First they crossed the road, and Judge Tyler left little Beauling in the front yard of the house opposite. He himself went in and spoke to the doctor, whose house it was, giving him the key to the study door and asking him to go and look after the dead woman. Then Judge Tyler resumed his tutelary hold of little Beauling's hand, and led him quite a long way up the village street, under the greening elms, until they came to another house. Here they rang the bell. And a woman with a tired, girlish face, clothes that were dark and not pretty, and dark hair done as plainly as possible, came to the door. Judge Tyler called her "Dorothy," and asked her if she would do him the favor of letting his little friend Tom Beauling play with her children for a while. But the woman called Dorothy said that her children were doing their lessons. Then Judge Tyler said, "On such a bright afternoon!" and he went on and told the woman that she must let little Beauling play with her children that afternoon, and that he would tell her the reason why, later; and that she herself must come with him to his house, for it was more important than all other things. So the woman reluctantly consented, and having called her children, two grave, tiny, male and female nonentities, she turned little Beauling over to their mercies and enjoined goodness upon all three. Then she got her hat—not a great, beautiful picture-hat of soft colors, like Beauling's mother's, but a hard little, tight little thing, that could not have been forced from one side to the other—and went with Judge Tyler. Beauling handed over the nuts and raisins to his grave little cousins, and they, having certain traits of ungravity still left in them, turned at once into charming mice, and joyous things were entered upon, for the cat was away.

When Judge Tyler and Dorothy had walked a certain way, Judge Tyler cleared his throat and said:

"About an hour ago Harmony came to my house, Dorothy—your sister Harmony. She left her little boy with me."

Dorothy wrinkled her unlined brow.

"I never heard of her marriage," she said.

"I may as well tell you at once, Dorothy," said Judge Tyler, "that Harmony was not married."

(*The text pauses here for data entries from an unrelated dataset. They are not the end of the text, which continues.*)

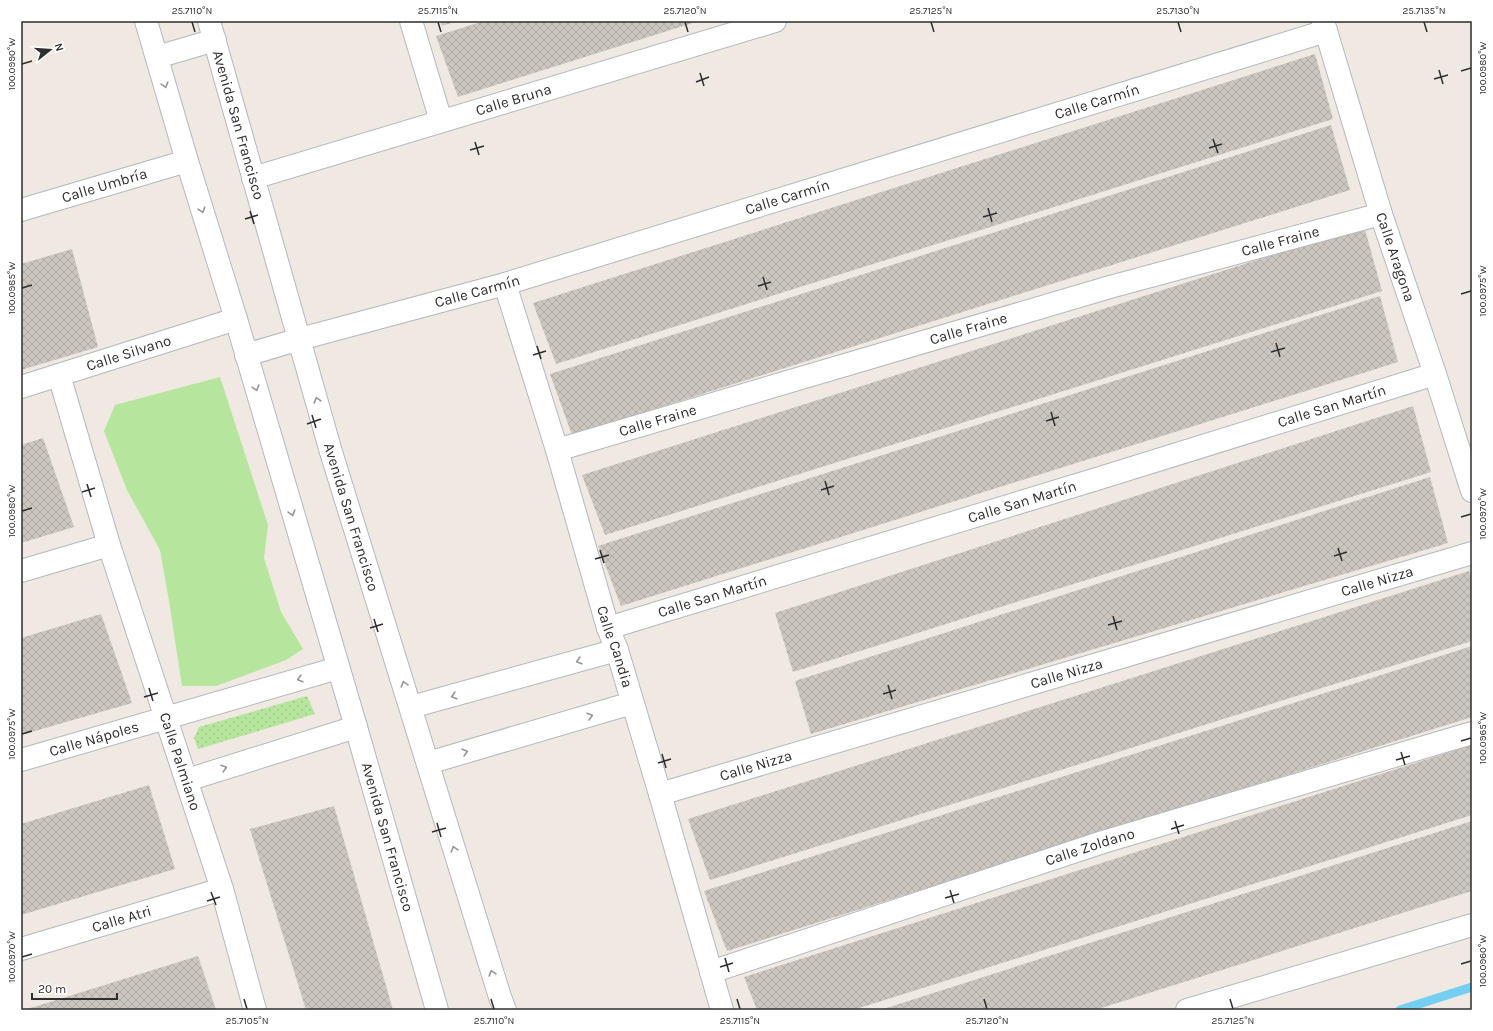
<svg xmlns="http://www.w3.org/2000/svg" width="1493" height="1031" viewBox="0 0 1493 1031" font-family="Karla,sans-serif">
<defs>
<pattern id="grass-dots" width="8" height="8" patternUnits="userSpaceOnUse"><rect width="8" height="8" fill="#b6e59e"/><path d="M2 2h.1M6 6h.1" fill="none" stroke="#9dc588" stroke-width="1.8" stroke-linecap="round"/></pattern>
<pattern id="building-cross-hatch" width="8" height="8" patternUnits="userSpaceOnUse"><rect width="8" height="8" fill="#cbc7bf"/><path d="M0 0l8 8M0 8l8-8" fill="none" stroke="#afaba4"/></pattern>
</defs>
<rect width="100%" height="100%" fill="#efe9e1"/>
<!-- grass -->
<polygon fill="url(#grass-dots)" points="307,696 315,714 198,749 194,738 199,727"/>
<!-- park -->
<polygon fill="#b6e59e" points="220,377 268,525 264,558 281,612 303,649 286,660 216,686 182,686 169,601 160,550 127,490 104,431 115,405"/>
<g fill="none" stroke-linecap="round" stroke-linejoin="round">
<!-- stream -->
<polyline stroke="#75cff0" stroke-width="9" points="1400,1010 1472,987"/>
</g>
<!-- building -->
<g fill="url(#building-cross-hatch)">
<polygon points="440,21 457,21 442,26"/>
<polygon points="484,21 699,21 458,97 436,36"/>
<polygon points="1315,54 1333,119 556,364 533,303"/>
<polygon points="1331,125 1350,190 572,435 550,374"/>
<polygon points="1364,226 1382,291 605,535 582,475"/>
<polygon points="72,249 98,347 21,370 21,264"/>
<polygon points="1380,296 1398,362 621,606 598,546"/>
<polygon points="1413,406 1431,472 793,672 775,613"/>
<polygon points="43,438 74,527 21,543 21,445"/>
<polygon points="1430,477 1448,543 811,734 795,681"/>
<polygon points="1469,571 1472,581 1472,641 710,880 688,819"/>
<polygon points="101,614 132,703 21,735 21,638"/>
<polygon points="1472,646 1472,717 727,951 704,891"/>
<polygon points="1472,745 1472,815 853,1010 757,1010 744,977"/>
<polygon points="149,785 175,869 21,915 21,824"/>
<polygon points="334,806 393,1010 306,1010 250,829"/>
<polygon points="1472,821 1472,891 1095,1010 880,1010"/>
<polygon points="198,956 216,1010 24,1010"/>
</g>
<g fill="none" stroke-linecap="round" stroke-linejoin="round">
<defs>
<g id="minor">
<polyline points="411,21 441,121"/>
<path id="s1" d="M1323,21L1381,214L1435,374L1472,491"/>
<path id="s2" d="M253,178L775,21"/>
<path id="s3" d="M21,210L187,161"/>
<path id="s4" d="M505,284L557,450L608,628L617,650L660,794L722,1010"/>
<path id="s5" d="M246,355L300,339L505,284L1326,31"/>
<path id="s6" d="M59,375L109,545L222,889L255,1010"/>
<path id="s7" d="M21,387L236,319"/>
<path id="s8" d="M557,450L1110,287L1381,214"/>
<polyline points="21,571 109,545"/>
<path id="s9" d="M608,628L1100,478L1435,374"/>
<polyline points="411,707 617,650"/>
<path id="s10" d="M21,760L338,668"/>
<polyline points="428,763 632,703"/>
<polyline points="187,780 356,727"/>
<path id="s11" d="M660,794L1472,553"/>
<path id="s12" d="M21,949L222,889"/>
<path id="s13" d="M711,972L1103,842L1472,733"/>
<polyline points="1187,1010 1472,925"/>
</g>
<g id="tertiary">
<path id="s14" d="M146,21L187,161L236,319L356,727L437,1010"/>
<path id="s15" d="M209,21L331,452L500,997L505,1010"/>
<polyline points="157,57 215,40"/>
</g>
</defs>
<!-- minor casing -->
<use href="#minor" stroke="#b4b7c1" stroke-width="24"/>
<!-- tertiary casing -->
<use href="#tertiary" stroke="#b4b7c1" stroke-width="24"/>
<!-- minor -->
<use href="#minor" stroke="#fff" stroke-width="22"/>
<!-- tertiary -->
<use href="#tertiary" stroke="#fff" stroke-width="22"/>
</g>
<!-- one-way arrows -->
<defs><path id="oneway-chevron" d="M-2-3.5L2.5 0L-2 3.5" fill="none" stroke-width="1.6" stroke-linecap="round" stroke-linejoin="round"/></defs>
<g stroke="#969696">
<use href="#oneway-chevron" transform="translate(165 85) rotate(74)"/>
<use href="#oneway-chevron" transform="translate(202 210) rotate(73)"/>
<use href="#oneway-chevron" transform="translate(256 388) rotate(74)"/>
<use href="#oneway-chevron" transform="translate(317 400) rotate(-106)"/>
<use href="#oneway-chevron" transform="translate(292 513) rotate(74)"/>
<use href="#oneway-chevron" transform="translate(579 661) rotate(164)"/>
<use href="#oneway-chevron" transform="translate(300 679) rotate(164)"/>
<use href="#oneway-chevron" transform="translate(404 684) rotate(-107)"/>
<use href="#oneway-chevron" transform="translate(454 696) rotate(164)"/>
<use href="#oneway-chevron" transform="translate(590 716) rotate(-16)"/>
<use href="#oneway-chevron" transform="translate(465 752) rotate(-16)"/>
<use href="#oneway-chevron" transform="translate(224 768) rotate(-18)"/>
<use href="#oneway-chevron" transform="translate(454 849) rotate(-107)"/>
<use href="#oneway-chevron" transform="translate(492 973) rotate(-107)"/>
</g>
<!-- ticks -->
<path fill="none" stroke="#2e2e2e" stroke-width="1.5" d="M192,22L195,32M438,22L441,32M685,22L688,32M931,22L934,32M1178,22L1181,32M1424,22L1427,32M22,64L32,61M1439,70L1443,84M1461,71L1471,68M700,73L704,86M1434,79L1448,75M696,82L709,77M1213,139L1218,153M475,142L479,155M1209,148L1222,144M470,150L484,146M988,208L992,222M250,211L254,224M983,217L997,213M245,219L258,215M763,277L767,290M758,286L771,282M22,288L32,285M1461,294L1471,291M1276,343L1280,357M537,346L541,359M1271,352L1285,348M533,355L546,351M1051,412L1055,426M312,415L316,428M1046,421L1059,417M307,424L321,419M825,481L829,495M87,484L91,497M821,490L834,486M82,492L95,488M22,511L32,508M1461,517L1471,514M1338,548L1342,561M600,550L604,563M1334,556L1347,552M595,559L609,555M1113,616L1117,630M374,619L378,632M1108,625L1122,621M370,628L383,624M888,685L892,699M149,688L153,701M883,694L896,690M144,697L158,693M22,734L32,731M1461,741L1471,738M1401,752L1405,765M662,754L666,768M1396,760L1410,756M658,763L671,759M1175,821L1179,834M437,823L441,837M1171,829L1184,825M432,832L446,828M950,890L954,903M211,892L216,905M945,898L959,894M207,901L220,897M22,957L32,954M725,958L729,972M1461,964L1471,961M720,967L733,963M244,999L247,1009M491,999L494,1009M737,999L740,1009M984,999L987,1009M1230,999L1233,1009"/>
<g text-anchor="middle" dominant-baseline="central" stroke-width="3" stroke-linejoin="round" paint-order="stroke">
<!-- street labels -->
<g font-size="15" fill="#2e2e2e" stroke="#fff">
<text stroke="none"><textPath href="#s2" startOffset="272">Calle Bruna</textPath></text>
<text stroke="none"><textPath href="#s5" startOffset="888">Calle Carmín</textPath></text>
<text stroke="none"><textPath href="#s15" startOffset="108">Avenida San Francisco</textPath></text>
<text stroke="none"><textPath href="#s3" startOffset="87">Calle Umbría</textPath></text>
<text stroke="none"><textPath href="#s5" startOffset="564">Calle Carmín</textPath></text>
<text stroke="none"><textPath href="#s8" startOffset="753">Calle Fraine</textPath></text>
<text stroke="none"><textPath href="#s1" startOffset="247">Calle Aragona</textPath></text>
<text stroke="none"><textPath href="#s5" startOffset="240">Calle Carmín</textPath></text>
<text stroke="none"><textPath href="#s8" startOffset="429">Calle Fraine</textPath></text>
<text stroke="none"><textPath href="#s7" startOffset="113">Calle Silvano</textPath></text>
<text stroke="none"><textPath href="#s9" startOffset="757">Calle San Martín</textPath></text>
<text stroke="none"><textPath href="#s8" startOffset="105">Calle Fraine</textPath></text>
<text stroke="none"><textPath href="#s9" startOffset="433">Calle San Martín</textPath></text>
<text stroke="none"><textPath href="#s15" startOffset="516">Avenida San Francisco</textPath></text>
<text stroke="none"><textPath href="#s11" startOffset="748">Calle Nizza</textPath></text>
<text stroke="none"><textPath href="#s9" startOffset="109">Calle San Martín</textPath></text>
<text stroke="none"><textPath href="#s4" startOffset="379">Calle Candia</textPath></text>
<text stroke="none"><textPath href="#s11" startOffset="424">Calle Nizza</textPath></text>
<text stroke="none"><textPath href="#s10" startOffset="76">Calle Nápoles</textPath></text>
<text stroke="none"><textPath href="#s6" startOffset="405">Calle Palmiano</textPath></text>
<text stroke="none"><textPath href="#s11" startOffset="100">Calle Nizza</textPath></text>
<text stroke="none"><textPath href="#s14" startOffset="851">Avenida San Francisco</textPath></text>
<text stroke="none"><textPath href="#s13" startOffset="399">Calle Zoldano</textPath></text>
<text stroke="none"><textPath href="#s12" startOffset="105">Calle Atri</textPath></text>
</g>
</g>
<!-- border -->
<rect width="1493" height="1031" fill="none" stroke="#ffffff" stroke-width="44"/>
<!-- north arrow -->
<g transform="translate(50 50) rotate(73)" stroke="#ffffff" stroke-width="3" paint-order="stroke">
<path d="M0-3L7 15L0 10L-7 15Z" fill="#2e2e2e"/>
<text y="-6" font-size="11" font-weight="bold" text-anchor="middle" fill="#2e2e2e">N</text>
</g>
<!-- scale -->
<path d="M32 993v6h85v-6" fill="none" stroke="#2e2e2e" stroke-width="2"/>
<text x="38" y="993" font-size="12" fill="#2e2e2e" stroke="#ffffff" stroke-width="3" paint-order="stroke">20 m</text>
<rect x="22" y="22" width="1449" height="987" fill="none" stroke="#2e2e2e" stroke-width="1.5"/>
<g font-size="10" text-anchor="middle" fill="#2e2e2e">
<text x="192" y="14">25.7110°N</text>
<text x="438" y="14">25.7115°N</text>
<text x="685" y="14">25.7120°N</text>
<text x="931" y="14">25.7125°N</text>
<text x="1178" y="14">25.7130°N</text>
<text x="1424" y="14">25.7135°N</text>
<text transform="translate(11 64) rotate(-90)" y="4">100.0990°W</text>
<text transform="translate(1482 68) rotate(-90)" y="4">100.0980°W</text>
<text transform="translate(11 288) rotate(-90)" y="4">100.0985°W</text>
<text transform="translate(1482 291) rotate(-90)" y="4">100.0975°W</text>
<text transform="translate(11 511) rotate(-90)" y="4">100.0980°W</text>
<text transform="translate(1482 514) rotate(-90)" y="4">100.0970°W</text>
<text transform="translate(11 734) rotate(-90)" y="4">100.0975°W</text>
<text transform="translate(1482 738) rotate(-90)" y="4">100.0965°W</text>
<text transform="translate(11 957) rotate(-90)" y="4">100.0970°W</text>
<text transform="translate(1482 961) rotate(-90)" y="4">100.0960°W</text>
<text x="247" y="1024">25.7105°N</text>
<text x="494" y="1024">25.7110°N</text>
<text x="740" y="1024">25.7115°N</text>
<text x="987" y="1024">25.7120°N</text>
<text x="1233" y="1024">25.7125°N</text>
</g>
</svg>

Dorothy's tired, girlish face burned a bright, peony red. Although she had borne children, she would have blushed to have heard her own husband make the same statement about a total stranger.

"Oh!" she gasped.

"Out in the world," said Judge Tyler, "these things are better understood than we understand them here. Her story was to me most pitiful. I heard what she had to tell, and she was greatly to be pitied."

Suddenly Dorothy stopped stock still.

"Do you mean to tell me, Judge Tyler, that you brought a child that was not honestly come by to play with my children?"

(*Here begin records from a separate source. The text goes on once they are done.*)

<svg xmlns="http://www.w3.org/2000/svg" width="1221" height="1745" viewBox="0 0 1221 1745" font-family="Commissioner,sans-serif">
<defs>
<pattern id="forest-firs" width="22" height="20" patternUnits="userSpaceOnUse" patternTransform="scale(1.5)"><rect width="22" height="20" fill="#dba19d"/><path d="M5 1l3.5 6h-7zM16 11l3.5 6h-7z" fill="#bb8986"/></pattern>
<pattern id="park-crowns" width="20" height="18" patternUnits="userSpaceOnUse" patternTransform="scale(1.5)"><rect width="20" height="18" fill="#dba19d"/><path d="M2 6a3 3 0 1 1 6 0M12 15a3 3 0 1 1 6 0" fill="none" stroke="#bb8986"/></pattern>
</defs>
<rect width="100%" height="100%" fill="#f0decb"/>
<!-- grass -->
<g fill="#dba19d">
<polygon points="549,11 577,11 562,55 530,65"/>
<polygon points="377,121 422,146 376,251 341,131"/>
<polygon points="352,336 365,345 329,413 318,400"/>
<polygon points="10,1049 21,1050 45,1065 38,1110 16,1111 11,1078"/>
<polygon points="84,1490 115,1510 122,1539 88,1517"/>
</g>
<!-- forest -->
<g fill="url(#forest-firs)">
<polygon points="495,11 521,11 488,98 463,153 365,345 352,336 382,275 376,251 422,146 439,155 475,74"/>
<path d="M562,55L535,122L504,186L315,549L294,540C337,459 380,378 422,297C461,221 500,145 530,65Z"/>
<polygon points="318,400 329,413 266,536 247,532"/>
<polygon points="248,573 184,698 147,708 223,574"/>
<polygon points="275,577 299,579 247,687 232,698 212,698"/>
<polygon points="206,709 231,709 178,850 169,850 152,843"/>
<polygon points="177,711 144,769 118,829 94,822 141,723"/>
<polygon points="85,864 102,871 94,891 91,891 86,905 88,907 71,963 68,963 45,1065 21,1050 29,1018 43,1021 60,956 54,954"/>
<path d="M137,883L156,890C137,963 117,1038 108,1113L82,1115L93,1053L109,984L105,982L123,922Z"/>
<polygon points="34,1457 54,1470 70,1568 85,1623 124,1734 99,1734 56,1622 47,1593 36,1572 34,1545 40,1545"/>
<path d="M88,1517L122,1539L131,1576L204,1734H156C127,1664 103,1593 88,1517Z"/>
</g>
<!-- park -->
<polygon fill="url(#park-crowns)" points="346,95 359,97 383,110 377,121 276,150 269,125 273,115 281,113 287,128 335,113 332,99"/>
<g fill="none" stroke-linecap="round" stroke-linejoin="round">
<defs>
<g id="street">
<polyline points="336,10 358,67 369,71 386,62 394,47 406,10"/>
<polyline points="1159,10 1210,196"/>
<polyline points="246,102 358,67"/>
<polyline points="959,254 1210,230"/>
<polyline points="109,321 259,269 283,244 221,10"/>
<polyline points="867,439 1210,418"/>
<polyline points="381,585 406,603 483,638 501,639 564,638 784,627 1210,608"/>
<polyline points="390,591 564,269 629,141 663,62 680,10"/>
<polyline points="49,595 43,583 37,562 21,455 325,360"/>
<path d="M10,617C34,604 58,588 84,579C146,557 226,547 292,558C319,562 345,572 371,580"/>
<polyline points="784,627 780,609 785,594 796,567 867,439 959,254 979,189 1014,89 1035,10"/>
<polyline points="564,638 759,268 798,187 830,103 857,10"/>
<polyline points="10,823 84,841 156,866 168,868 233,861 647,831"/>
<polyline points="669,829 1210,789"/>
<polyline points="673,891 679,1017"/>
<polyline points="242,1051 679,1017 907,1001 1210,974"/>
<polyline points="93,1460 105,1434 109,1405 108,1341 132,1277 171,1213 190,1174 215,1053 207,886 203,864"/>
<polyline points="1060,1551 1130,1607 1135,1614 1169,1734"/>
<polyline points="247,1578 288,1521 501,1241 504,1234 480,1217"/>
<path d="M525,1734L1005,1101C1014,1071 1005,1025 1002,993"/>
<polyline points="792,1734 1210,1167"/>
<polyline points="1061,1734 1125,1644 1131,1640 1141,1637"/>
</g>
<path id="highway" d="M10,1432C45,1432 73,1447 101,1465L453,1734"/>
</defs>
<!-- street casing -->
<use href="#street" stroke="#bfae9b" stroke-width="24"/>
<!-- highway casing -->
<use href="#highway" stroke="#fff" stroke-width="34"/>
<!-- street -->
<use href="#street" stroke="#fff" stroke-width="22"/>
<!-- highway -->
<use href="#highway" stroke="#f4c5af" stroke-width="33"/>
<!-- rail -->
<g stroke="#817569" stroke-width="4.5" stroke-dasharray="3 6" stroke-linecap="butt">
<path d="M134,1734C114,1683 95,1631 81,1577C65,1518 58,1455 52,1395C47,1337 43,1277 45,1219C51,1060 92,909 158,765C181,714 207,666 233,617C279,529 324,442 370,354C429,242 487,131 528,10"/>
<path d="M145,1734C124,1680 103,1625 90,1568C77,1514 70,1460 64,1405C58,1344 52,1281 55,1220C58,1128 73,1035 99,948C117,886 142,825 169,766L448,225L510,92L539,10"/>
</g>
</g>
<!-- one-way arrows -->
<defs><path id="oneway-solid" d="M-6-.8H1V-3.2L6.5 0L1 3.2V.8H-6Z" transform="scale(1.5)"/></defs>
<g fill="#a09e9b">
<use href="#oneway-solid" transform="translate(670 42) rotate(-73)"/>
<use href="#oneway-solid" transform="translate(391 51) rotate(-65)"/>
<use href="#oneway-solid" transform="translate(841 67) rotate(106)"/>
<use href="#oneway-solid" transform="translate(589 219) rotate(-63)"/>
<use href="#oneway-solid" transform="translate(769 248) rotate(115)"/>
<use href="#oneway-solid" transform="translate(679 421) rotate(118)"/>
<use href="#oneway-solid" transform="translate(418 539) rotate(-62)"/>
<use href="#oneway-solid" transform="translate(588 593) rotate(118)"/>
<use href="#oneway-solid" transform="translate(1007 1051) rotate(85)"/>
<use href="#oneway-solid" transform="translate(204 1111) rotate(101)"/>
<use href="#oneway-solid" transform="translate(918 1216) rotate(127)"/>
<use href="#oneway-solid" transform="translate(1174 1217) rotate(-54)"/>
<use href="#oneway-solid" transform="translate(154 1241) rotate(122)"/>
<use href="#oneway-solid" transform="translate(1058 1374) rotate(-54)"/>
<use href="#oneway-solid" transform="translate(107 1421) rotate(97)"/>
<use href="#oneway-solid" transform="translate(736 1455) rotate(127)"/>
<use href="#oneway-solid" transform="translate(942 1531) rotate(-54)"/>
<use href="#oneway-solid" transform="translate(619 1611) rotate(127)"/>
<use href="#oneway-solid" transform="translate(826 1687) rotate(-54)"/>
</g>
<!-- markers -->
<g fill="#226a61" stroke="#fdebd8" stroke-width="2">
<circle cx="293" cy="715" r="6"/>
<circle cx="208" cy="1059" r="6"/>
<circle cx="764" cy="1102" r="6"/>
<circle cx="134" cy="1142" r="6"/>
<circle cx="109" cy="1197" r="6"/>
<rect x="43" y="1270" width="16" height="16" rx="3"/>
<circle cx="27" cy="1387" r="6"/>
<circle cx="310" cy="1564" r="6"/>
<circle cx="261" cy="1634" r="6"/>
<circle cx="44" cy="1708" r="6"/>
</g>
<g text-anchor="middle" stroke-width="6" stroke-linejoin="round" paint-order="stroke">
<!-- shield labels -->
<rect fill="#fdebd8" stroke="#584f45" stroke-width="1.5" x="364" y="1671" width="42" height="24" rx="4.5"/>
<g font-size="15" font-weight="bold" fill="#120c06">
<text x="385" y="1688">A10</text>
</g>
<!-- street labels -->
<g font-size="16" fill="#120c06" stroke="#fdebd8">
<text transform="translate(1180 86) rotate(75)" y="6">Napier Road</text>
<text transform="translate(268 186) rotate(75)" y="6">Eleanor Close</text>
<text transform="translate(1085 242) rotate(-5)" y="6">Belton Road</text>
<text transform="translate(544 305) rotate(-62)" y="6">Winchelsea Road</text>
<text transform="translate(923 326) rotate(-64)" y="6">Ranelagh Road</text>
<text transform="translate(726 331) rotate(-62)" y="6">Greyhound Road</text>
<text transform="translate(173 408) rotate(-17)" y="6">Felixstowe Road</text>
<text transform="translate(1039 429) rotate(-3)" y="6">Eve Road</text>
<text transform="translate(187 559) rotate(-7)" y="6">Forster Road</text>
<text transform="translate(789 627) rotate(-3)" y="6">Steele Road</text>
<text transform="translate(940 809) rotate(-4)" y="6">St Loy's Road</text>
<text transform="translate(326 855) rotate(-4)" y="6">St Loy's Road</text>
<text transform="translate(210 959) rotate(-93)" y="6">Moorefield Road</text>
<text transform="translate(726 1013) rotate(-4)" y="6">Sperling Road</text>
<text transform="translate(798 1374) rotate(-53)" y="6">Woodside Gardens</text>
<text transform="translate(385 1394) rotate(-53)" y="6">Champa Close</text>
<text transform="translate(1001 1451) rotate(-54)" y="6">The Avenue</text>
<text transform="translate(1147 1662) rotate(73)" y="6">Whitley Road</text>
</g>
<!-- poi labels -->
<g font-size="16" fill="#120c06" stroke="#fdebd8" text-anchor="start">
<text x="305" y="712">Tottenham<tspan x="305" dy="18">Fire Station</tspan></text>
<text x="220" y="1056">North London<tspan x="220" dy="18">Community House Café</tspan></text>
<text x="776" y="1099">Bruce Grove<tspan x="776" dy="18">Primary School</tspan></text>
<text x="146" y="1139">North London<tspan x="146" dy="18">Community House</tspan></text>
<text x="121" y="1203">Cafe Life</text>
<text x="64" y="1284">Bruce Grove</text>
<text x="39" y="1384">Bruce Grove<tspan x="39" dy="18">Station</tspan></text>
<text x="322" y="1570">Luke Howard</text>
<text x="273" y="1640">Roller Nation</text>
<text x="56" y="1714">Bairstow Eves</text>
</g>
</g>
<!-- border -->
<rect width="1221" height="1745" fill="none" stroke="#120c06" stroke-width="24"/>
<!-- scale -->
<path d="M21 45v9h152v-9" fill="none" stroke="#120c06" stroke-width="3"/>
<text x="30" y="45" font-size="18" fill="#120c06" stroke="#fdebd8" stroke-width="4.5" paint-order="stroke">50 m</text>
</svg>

Judge Tyler was so taken aback by this attack that he gasped.

"Why, Dorothy," he said presently, "what earthly harm can any little child do?"

"It's the idea," she said; "the idea is—it's—nauseating."

That was strong language for Dorothy. It had a peculiar effect upon Judge Tyler. He began to quiver and get white in the face.

"Nauseating!" he said—"Nauseating! Then it's you that are nauseating, young woman—you and your kind. You needn't come any further. I do not need you. Your poor sister is dead in my house—but I will look after that. Go back to your children—God help them, and may God help such women as you not to have children!—but don't you speak or look a word at Tom Beauling! You understand me? I will come and take him out of your house as soon as I can."

"I did not know that Harmony was dead," said Dorothy, with feeling. "I shall have to go on now."

"If you are coming, come," said Judge Tyler; "but if you have anything to say about your sister or the boy, I beg you to remember that there is such a thing as decency."

Judge Tyler pushed open the gate of his yard, and held it back with old-fashioned courtesy.